What was the methodology followed by Anvisa? Other neighboring countries are also looking at regulating this field, any recommendation for the regional regulatory agencies?
Anvisa relied on a direct dialogue with the regulation sector. The transparent discussion between regulator and industry has been fundamental since the beginning of this process. Another fundamental factor was the creation of a Technical Committee formed by experts in the subject connected to Brazilian Universities, under the coordination of Anvisa. Also, the merge of two regulatory models in Brazil, the regulation of blood, tissues, cells and organs for transplants or transfusion and the expertise in regulation of biological medicines was fundamental. These two models allowed revisiting traditional regulation to propose a specific and innovative mechanism.
Where do ANVISA policies stand in comparison with global regulations such as the European, Japanese or US. FDAs?
The overall technical requirements defined by Anvisa are convergent with the ones defined by Europe, USA and Japan. The agencies of these countries have gained a great amount of experience in the subject through the important number of applications they received. Anvisa's regulatory model is obviously different due to the distinct research environment in Brazil. For readers to better understand the situation in our country, there are models of public health policies that interrelate with private health plans.

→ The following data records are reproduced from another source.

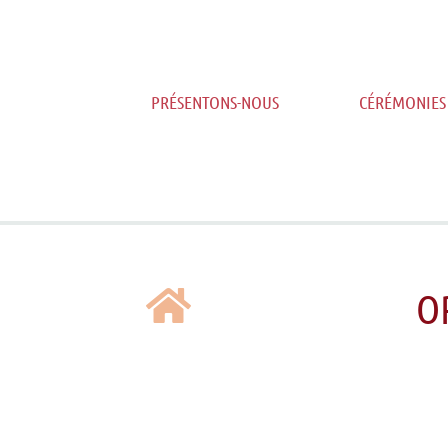
PRÉSENTONS-NOUS
CÉRÉMONIES
O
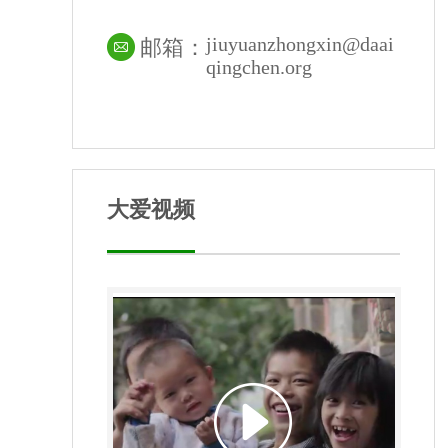
jiuyuanzhongxin@daai
邮箱：
qingchen.org
大爱视频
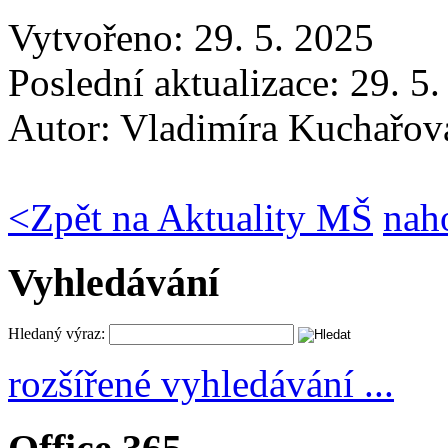
Vytvořeno: 29. 5. 2025
Poslední aktualizace: 29. 5
Autor:
Vladimíra Kuchařov
<
Zpět na Aktuality MŠ
nah
Vyhledávání
Hledaný výraz:
rozšířené vyhledávání ...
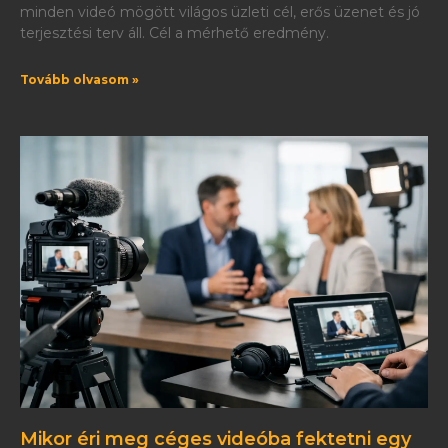
minden videó mögött világos üzleti cél, erős üzenet és jó
terjesztési terv áll. Cél a mérhető eredmény.
Tovább olvasom »
Mikor éri meg céges videóba fektetni egy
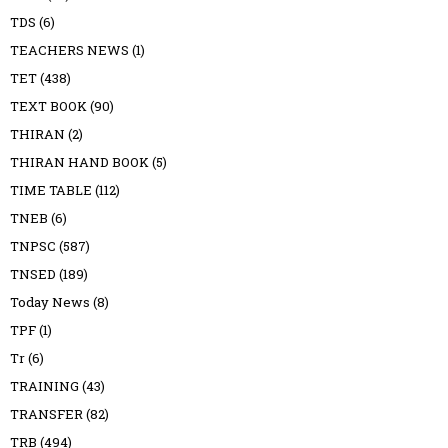
TDS
(6)
TEACHERS NEWS
(1)
TET
(438)
TEXT BOOK
(90)
THIRAN
(2)
THIRAN HAND BOOK
(5)
TIME TABLE
(112)
TNEB
(6)
TNPSC
(587)
TNSED
(189)
Today News
(8)
TPF
(1)
Tr
(6)
TRAINING
(43)
TRANSFER
(82)
TRB
(494)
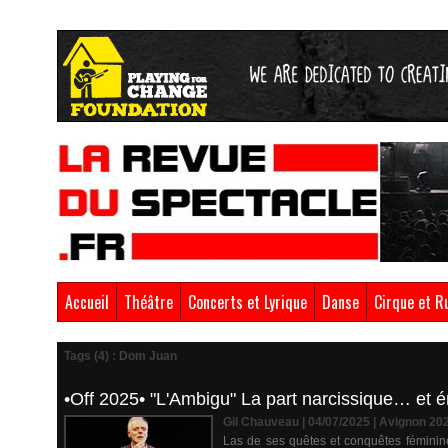
Accueil
Théâtre
Concerts et Lyrique
Danse
Cirque et R
Tags (4) : Dom Juan
•Off 2025• "L'Ambigu" La part narcissique… e
Gil Chauveau | 04/07/2025
|
Avignon 20
Las de ses quêtes et conquêtes féminines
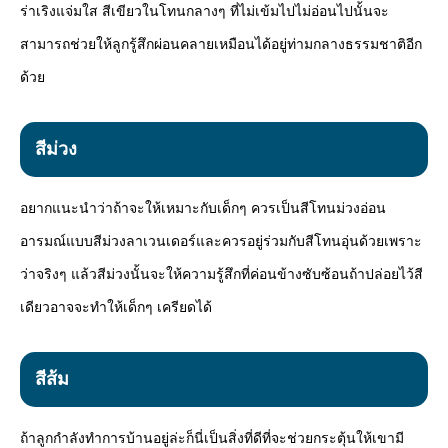
ร่าเริงแจ่มใส สีเขียวในโทนกลางๆ ที่ไม่เข้มไปไม่อ่อนไปนั้นจะ
สามารถช่วยให้ลูกรู้สึกผ่อนคลายเหมือนได้อยู่ท่ามกลางธรรมชาติอีก
ด้วย
สีม่วง
อยากแนะนำว่าถ้าจะให้เหมาะกับเด็กๆ ควรเป็นสีโทนม่วงอ่อน
อารมณ์แบบสีม่วงลาเวนเดอร์และควรอยู่ร่วมกับสีโทนอุ่นด้วยเพราะ
ว่าจริงๆ แล้วสีม่วงนั้นจะให้ความรู้สึกที่ค่อนข้างซับซ้อนถ้าปล่อยไว้สี
เดียวอาจจะทำให้เด็กๆ เครียดได้
สีส้ม
ถ้าลูกกำลังทำการบ้านอยู่ล่ะก็นี่เป็นสิ่งที่ดีที่จะช่วยกระตุ้นให้เขามี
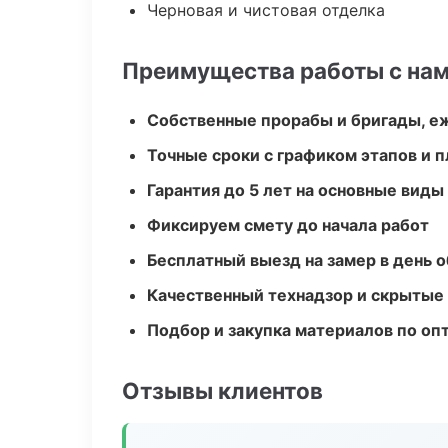
Черновая и чистовая отделка
Преимущества работы с на
Собственные прорабы и бригады, е
Точные сроки с графиком этапов и 
Гарантия до 5 лет на основные виды
Фиксируем смету до начала работ
Бесплатный выезд на замер в день 
Качественный технадзор и скрытые
Подбор и закупка материалов по о
Отзывы клиентов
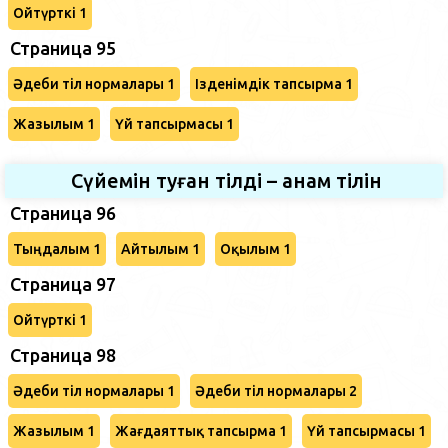
Ойтүрткі 1
Страница 95
Әдеби тіл нормалары 1
Ізденімдік тапсырма 1
Жазылым 1
Үй тапсырмасы 1
Сүйемін туған тілді – анам тілін
Страница 96
Тыңдалым 1
Айтылым 1
Оқылым 1
Страница 97
Ойтүрткі 1
Страница 98
Әдеби тіл нормалары 1
Әдеби тіл нормалары 2
Жазылым 1
Жағдаяттық тапсырма 1
Үй тапсырмасы 1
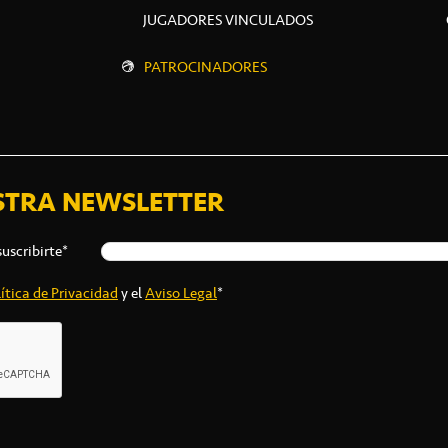
JUGADORES VINCULADOS
PATROCINADORES
STRA NEWSLETTER
suscribirte*
ítica de Privacidad
y el
Aviso Legal
*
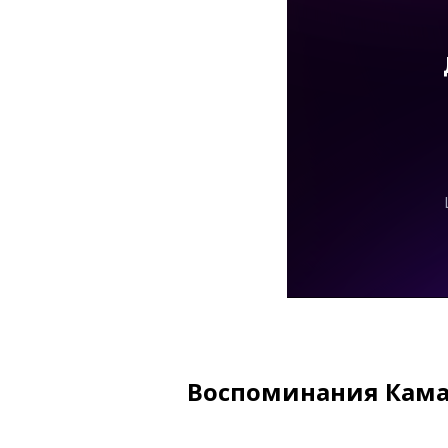
Воспоминания Кам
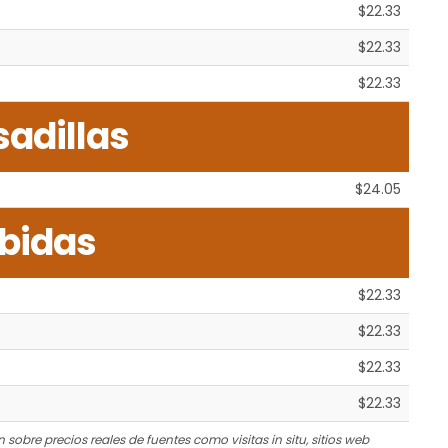
$22.33
$22.33
$22.33
adillas
$24.05
bidas
$22.33
$22.33
$22.33
$22.33
 sobre precios reales de fuentes como visitas in situ, sitios web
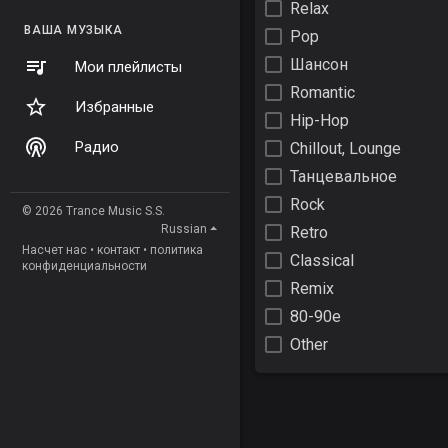
Relax
ВАША МУЗЫКА
Pop
Шансон
Мои плейлисты
Romantic
Избранные
Hip-Hop
Радио
Chillout, Lounge
Танцевальное
Rock
© 2026 Trance Music S.S.
Russian
Retro
Насчет нас
•
контакт
•
политика
Classical
конфиденциальности
Remix
80-90е
Other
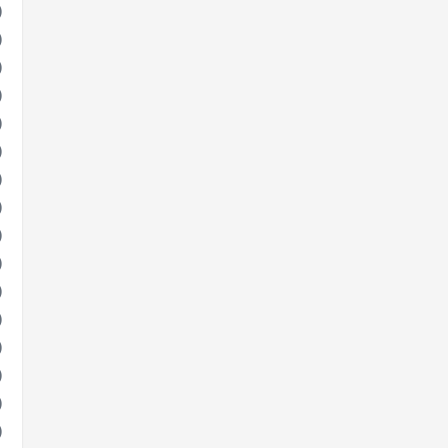
)
)
)
)
)
)
)
)
)
)
)
)
)
)
)
)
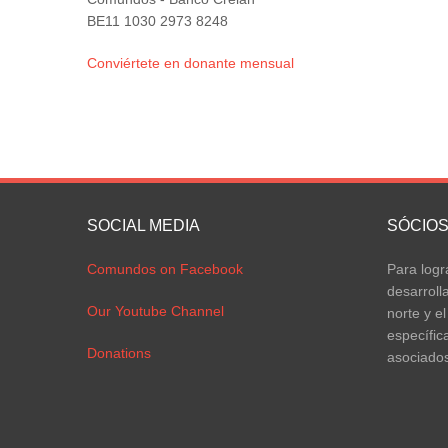
BE11 1030 2973 8248
Conviértete en donante mensual
SOCIAL MEDIA
SÓCIO
Comundos on Facebook
Para logr
desarroll
Our Youtube Channel
norte y el
específic
Donations
asociados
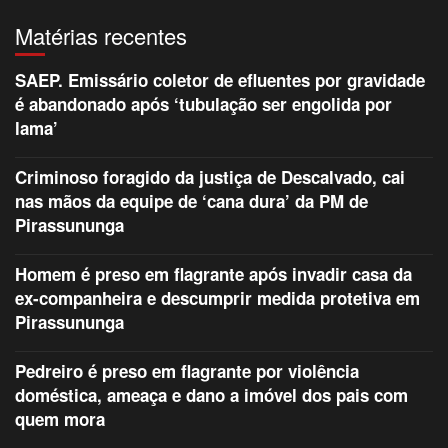
Matérias recentes
SAEP. Emissário coletor de efluentes por gravidade
é abandonado após ‘tubulação ser engolida por
lama’
Criminoso foragido da justiça de Descalvado, cai
nas mãos da equipe de ‘cana dura’ da PM de
Pirassununga
Homem é preso em flagrante após invadir casa da
ex-companheira e descumprir medida protetiva em
Pirassununga
Pedreiro é preso em flagrante por violência
doméstica, ameaça e dano a imóvel dos pais com
quem mora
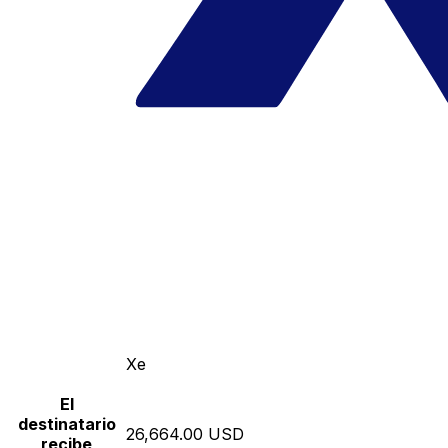
Xe
El
destinatario
26,664.00 USD
recibe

Likewise, there is public and private funding for research centers and biotechnology companies that must be inter-acting in a different reality from other countries.
For advanced therapy products, we use a regulatory model that provides a pre-market assessment with the possibility of conditional authorization, while focusing on the risk-based monitoring assessment. The model is well developed for conventional blood, tissue and cell banks in Brazil and has appeared to be useful with some amendments to adapt it to advanced therapies, specifically for efficacy, safety, and quality reviews of clinical trials and marketing authorization. Moreover, the approach of monitoring the entire product life cycle from development stage to its clinical use by patients is critical. Another point that deserves attention in the Brazilian model was the definition of advanced therapy products as a new class of therapeutic product other than medicine and health products, for example. This proposal gives opportunity for the development of innovative regulatory mechanisms.
What would be the average reviewing timeframe for a specific application?
It depends on the product and the development phase. For example, a highly complex gene therapy product (Class II) maximum reviewing time was set for 180 days from filing to a first decision. Advanced therapy products of less complexity such as Class I products, initiating research can be done immediately after submission of the documentation to the Agency, while the reviewing deadline is reduced to 30 days before issuance of the export and import authorization, if necessary.
It is hoped that these initiatives will promote the research and development of advanced therapies in Brazil, and perhaps, to serve as a model for the rest of the countries in the region. It is also important that such regulatory frame serves as a barrier for the misuse of cell therapy while encouraging legitimate scientific and clinical advancements in the region. The final intention of such initiative among others is to move the stem cell field from a medical buzzword to clinical evidence.